PROMPT » Please rewrite every line of source text in the data below as a numbered list, leaving out blank lines.

RAW DATA »
──────────────────────────────

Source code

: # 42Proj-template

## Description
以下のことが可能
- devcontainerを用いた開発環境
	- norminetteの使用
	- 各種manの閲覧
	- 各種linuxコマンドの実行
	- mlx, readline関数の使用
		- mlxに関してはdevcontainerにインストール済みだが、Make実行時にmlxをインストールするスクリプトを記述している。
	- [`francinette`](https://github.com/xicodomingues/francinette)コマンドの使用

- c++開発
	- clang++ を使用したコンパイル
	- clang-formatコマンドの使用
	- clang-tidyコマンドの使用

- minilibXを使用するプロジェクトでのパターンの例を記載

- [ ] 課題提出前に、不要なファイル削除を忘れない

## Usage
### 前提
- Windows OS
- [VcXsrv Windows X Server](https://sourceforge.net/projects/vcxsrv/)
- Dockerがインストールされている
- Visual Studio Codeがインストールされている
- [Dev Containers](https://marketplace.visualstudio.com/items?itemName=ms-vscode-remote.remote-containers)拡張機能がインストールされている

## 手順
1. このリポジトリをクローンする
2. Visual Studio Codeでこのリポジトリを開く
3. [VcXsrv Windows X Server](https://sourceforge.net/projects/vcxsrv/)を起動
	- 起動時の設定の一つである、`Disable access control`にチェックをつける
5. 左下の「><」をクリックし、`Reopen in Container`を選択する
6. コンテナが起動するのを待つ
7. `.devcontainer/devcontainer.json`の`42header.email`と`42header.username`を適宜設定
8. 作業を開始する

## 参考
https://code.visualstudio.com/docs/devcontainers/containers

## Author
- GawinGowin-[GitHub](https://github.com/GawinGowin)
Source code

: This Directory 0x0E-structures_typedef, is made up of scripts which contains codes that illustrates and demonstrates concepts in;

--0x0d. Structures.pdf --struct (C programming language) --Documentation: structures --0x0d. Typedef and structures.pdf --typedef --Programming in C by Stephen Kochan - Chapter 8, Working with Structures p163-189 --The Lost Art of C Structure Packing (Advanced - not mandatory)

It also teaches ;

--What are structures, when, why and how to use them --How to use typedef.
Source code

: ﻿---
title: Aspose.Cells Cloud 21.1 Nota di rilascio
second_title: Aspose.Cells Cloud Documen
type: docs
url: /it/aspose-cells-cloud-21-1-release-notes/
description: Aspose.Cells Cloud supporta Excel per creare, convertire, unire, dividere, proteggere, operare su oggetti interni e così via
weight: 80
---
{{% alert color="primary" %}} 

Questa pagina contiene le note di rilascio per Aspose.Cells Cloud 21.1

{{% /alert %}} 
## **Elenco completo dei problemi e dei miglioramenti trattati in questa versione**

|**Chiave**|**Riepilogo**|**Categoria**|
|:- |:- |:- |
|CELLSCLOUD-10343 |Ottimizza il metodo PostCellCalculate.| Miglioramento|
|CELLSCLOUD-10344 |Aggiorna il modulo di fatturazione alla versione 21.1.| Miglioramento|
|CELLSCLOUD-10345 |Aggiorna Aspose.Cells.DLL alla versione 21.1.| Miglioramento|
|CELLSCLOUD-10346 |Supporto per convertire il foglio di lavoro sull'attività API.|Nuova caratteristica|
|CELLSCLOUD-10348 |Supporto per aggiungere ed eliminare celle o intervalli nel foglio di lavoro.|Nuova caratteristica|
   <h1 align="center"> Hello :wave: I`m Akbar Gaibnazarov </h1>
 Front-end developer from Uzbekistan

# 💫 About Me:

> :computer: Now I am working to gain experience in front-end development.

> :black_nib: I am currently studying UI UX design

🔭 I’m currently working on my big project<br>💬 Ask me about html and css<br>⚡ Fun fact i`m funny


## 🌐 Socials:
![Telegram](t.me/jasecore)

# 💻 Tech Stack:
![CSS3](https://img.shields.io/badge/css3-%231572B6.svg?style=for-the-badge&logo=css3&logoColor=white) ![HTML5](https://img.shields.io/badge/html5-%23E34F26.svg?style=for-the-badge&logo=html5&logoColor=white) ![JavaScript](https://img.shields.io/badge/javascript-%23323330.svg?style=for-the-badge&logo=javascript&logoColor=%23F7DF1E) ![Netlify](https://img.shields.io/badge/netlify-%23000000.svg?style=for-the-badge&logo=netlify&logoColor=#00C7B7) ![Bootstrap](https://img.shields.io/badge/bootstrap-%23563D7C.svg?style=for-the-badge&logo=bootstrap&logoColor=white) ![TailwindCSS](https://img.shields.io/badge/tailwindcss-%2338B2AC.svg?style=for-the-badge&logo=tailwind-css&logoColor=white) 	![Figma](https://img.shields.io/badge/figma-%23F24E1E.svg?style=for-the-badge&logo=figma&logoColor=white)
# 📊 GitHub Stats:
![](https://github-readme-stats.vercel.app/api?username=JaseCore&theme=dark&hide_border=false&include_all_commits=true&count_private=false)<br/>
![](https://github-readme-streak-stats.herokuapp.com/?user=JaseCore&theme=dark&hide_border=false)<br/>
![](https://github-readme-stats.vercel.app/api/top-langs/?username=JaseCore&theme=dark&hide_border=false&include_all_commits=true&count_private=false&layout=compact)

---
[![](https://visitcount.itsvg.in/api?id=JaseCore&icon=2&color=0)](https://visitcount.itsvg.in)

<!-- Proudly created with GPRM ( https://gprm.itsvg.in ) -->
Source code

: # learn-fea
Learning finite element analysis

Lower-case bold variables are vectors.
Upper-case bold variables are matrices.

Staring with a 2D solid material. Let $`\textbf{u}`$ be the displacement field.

──────────────────────────────

RESPONSE »
1. Source code
2. : # 42Proj-template
3. ## Description
4. 以下のことが可能
5. - devcontainerを用いた開発環境
6. 	- norminetteの使用
7. 	- 各種manの閲覧
8. 	- 各種linuxコマンドの実行
9. 	- mlx, readline関数の使用
10. 		- mlxに関してはdevcontainerにインストール済みだが、Make実行時にmlxをインストールするスクリプトを記述している。
11. 	- [`francinette`](https://github.com/xicodomingues/francinette)コマンドの使用
12. - c++開発
13. 	- clang++ を使用したコンパイル
14. 	- clang-formatコマンドの使用
15. 	- clang-tidyコマンドの使用
16. - minilibXを使用するプロジェクトでのパターンの例を記載
17. - [ ] 課題提出前に、不要なファイル削除を忘れない
18. ## Usage
19. ### 前提
20. - Windows OS
21. - [VcXsrv Windows X Server](https://sourceforge.net/projects/vcxsrv/)
22. - Dockerがインストールされている
23. - Visual Studio Codeがインストールされている
24. - [Dev Containers](https://marketplace.visualstudio.com/items?itemName=ms-vscode-remote.remote-containers)拡張機能がインストールされている
25. ## 手順
26. 1. このリポジトリをクローンする
27. 2. Visual Studio Codeでこのリポジトリを開く
28. 3. [VcXsrv Windows X Server](https://sourceforge.net/projects/vcxsrv/)を起動
29. 	- 起動時の設定の一つである、`Disable access control`にチェックをつける
30. 5. 左下の「><」をクリックし、`Reopen in Container`を選択する
31. 6. コンテナが起動するのを待つ
32. 7. `.devcontainer/devcontainer.json`の`42header.email`と`42header.username`を適宜設定
33. 8. 作業を開始する
34. ## 参考
35. https://code.visualstudio.com/docs/devcontainers/containers
36. ## Author
37. - GawinGowin-[GitHub](https://github.com/GawinGowin)
38. Source code
39. : This Directory 0x0E-structures_typedef, is made up of scripts which contains codes that illustrates and demonstrates concepts in;
40. --0x0d. Structures.pdf --struct (C programming language) --Documentation: structures --0x0d. Typedef and structures.pdf --typedef --Programming in C by Stephen Kochan - Chapter 8, Working with Structures p163-189 --The Lost Art of C Structure Packing (Advanced - not mandatory)
41. It also teaches ;
42. --What are structures, when, why and how to use them --How to use typedef.
43. Source code
44. : ﻿---
45. title: Aspose.Cells Cloud 21.1 Nota di rilascio
46. second_title: Aspose.Cells Cloud Documen
47. type: docs
48. url: /it/aspose-cells-cloud-21-1-release-notes/
49. description: Aspose.Cells Cloud supporta Excel per creare, convertire, unire, dividere, proteggere, operare su oggetti interni e così via
50. weight: 80
51. ---
52. {{% alert color="primary" %}} 
53. Questa pagina contiene le note di rilascio per Aspose.Cells Cloud 21.1
54. {{% /alert %}} 
55. ## **Elenco completo dei problemi e dei miglioramenti trattati in questa versione**
56. |**Chiave**|**Riepilogo**|**Categoria**|
57. |:- |:- |:- |
58. |CELLSCLOUD-10343 |Ottimizza il metodo PostCellCalculate.| Miglioramento|
59. |CELLSCLOUD-10344 |Aggiorna il modulo di fatturazione alla versione 21.1.| Miglioramento|
60. |CELLSCLOUD-10345 |Aggiorna Aspose.Cells.DLL alla versione 21.1.| Miglioramento|
61. |CELLSCLOUD-10346 |Supporto per convertire il foglio di lavoro sull'attività API.|Nuova caratteristica|
62. |CELLSCLOUD-10348 |Supporto per aggiungere ed eliminare celle o intervalli nel foglio di lavoro.|Nuova caratteristica|
63.    <h1 align="center"> Hello :wave: I`m Akbar Gaibnazarov </h1>
64.  Front-end developer from Uzbekistan
65. # 💫 About Me:
66. > :computer: Now I am working to gain experience in front-end development.
67. > :black_nib: I am currently studying UI UX design
68. 🔭 I’m currently working on my big project<br>💬 Ask me about html and css<br>⚡ Fun fact i`m funny
69. ## 🌐 Socials:
70. ![Telegram](t.me/jasecore)
71. # 💻 Tech Stack:
72. ![CSS3](https://img.shields.io/badge/css3-%231572B6.svg?style=for-the-badge&logo=css3&logoColor=white) ![HTML5](https://img.shields.io/badge/html5-%23E34F26.svg?style=for-the-badge&logo=html5&logoColor=white) ![JavaScript](https://img.shields.io/badge/javascript-%23323330.svg?style=for-the-badge&logo=javascript&logoColor=%23F7DF1E) ![Netlify](https://img.shields.io/badge/netlify-%23000000.svg?style=for-the-badge&logo=netlify&logoColor=#00C7B7) ![Bootstrap](https://img.shields.io/badge/bootstrap-%23563D7C.svg?style=for-the-badge&logo=bootstrap&logoColor=white) ![TailwindCSS](https://img.shields.io/badge/tailwindcss-%2338B2AC.svg?style=for-the-badge&logo=tailwind-css&logoColor=white) 	![Figma](https://img.shields.io/badge/figma-%23F24E1E.svg?style=for-the-badge&logo=figma&logoColor=white)
73. # 📊 GitHub Stats:
74. ![](https://github-readme-stats.vercel.app/api?username=JaseCore&theme=dark&hide_border=false&include_all_commits=true&count_private=false)<br/>
75. ![](https://github-readme-streak-stats.herokuapp.com/?user=JaseCore&theme=dark&hide_border=false)<br/>
76. ![](https://github-readme-stats.vercel.app/api/top-langs/?username=JaseCore&theme=dark&hide_border=false&include_all_commits=true&count_private=false&layout=compact)
77. ---
78. [![](https://visitcount.itsvg.in/api?id=JaseCore&icon=2&color=0)](https://visitcount.itsvg.in)
79. <!-- Proudly created with GPRM ( https://gprm.itsvg.in ) -->
80. Source code
81. : # learn-fea
82. Learning finite element analysis
83. Lower-case bold variables are vectors.
84. Upper-case bold variables are matrices.
85. Staring with a 2D solid material. Let $`\textbf{u}`$ be the displacement field.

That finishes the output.